An information technology foundation for fostering interdisciplinary
oceanographic research and analysis
Abstract
Before complex analysis of oceanographic or any earth science data can
occur, it must be placed in the proper domain of computing and software
resources. In the past this was nearly always the scientist’s personal
computer or institutional computer servers. The problem with this
approach is that it is necessary to bring the data products directly to
these compute resources leading to large data transfers and storage
requirements especially for high volume satellite or model datasets. In
this presentation we will present a new technological solution under
development and implementation at the NASA Jet Propulsion Laboratory for
conducting oceanographic and related research based on satellite data
and other sources. Fundamentally, our approach for satellite resources
is to tile (partition) the data inputs into cloud-optimized and
computation friendly databases that allow distributed computing
resources to perform on demand and server-side computation and data
analytics. This technology, known as NEXUS, has already been implemented
in several existing NASA data portals to support oceanographic,
sea-level, and gravity data time series analysis with capabilities to
output time-average maps, correlation maps, Hovmöller plots,
climatological averages and more. A further extension of this technology
will integrate ocean in situ observations, event-based data discovery
(e.g., natural disasters), data quality screening and additional
capabilities. This particular activity is an open source project known
as the Apache Science Data Analytics Platform (SDAP)

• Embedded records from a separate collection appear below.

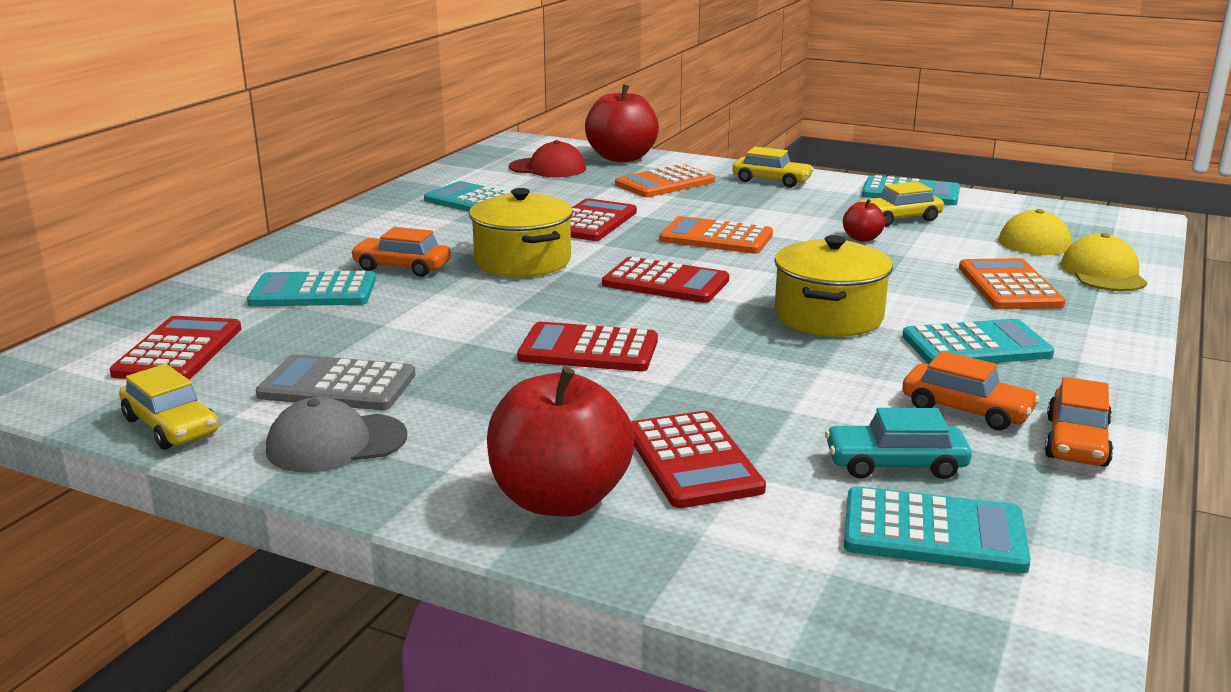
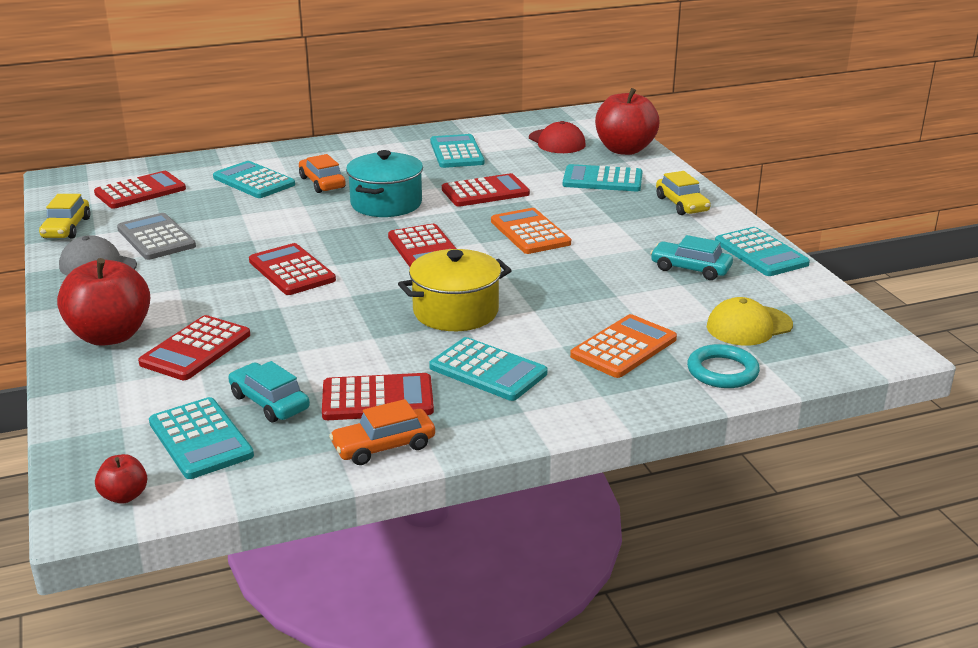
camera: 45 degrees right, 5 degrees up
yellow pot [469,188,573,277] -> turquoise pot [346,150,423,217]
orange calculator [615,164,715,197] -> turquoise calculator [563,164,642,191]
red apple [843,199,885,242] -> red apple moved to [95,454,147,504]
yellow car [858,181,944,227] -> turquoise car [650,235,733,280]
orange car [902,351,1040,430] -> red calculator [322,373,434,420]
yellow cap [1060,233,1147,291] -> turquoise ring [687,344,760,388]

(https://sdap.apache.org), and colloquially as OceanWorks, and is funded
by the NASA AIST program. It harmonizes data, tools and computational
resources for the researcher allowing them to focus on research results
and hypothesis testing, and not be concerned with security, data
preparation and management. We will present a few oceanographic and
interdisciplinary use cases demonstrating the capabilities for
characterizing regional sea-level rise, sea surface temperature
anomalies, and ocean hurricane responses.